Parameterization of molecular mechanics (MM4) for large biological systems: Small peptides - emphasis on protein modeling, Alkylphosphines - emphasis on DNA structure

The use of molecular mechanics programs to study the structure, vibrational frequencies, dipole moments, and moments of inertia of biological compounds is becoming more common. Due to the limitations of ab initio calculations, properly parameterized molecular mechanics calculations are the only accurate method available for the study of large compounds. This dissertation details the results from three separate studies of the use of the Allinger molecular mechanics force field for biological systems.;Chapter 2 involves a comparison of dipole moments of forty-four organic molecules. The results show MM3 (2000) to be the best method at predicting the magnitude of the dipole moment.
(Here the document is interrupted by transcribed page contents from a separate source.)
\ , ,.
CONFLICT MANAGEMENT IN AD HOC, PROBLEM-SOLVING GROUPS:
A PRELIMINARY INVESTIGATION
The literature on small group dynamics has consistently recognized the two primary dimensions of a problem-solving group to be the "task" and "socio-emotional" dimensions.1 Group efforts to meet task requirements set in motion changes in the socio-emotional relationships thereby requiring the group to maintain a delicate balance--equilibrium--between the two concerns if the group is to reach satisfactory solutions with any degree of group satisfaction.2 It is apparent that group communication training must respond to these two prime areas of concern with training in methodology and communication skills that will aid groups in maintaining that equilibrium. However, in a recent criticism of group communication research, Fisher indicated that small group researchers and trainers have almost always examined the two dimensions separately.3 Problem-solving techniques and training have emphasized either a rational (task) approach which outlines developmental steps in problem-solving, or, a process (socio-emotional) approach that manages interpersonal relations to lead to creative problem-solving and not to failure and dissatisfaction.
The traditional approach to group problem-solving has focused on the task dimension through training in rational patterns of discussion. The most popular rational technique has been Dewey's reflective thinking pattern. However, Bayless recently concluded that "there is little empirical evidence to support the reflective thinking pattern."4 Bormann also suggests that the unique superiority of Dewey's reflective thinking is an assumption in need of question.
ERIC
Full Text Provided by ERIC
The direction of the dipole moment was also compared and all of the computational methods give similar directional predictions for the dipole moment of each molecule.;Chapter 3 deals with the parameterization of phosphine and the alkylphosphines for Molecular Mechanics, MM4. This parameterization work is the first step in allowing MM4 to properly model nucleotides and phosphine moietys.;Chapter 4 involves the parameterization of MM4 for amides and peptides. By mapping the DFT torsion curves, MM4 is able to accurately model small peptides. A set of twelve amino acids were also studied and the results show that MM4 is better then MM3 at predicting molecular structures when compared against the DFT calculated result.;The results of this dissertation support the use of molecular mechanics as a valid and important computational technique.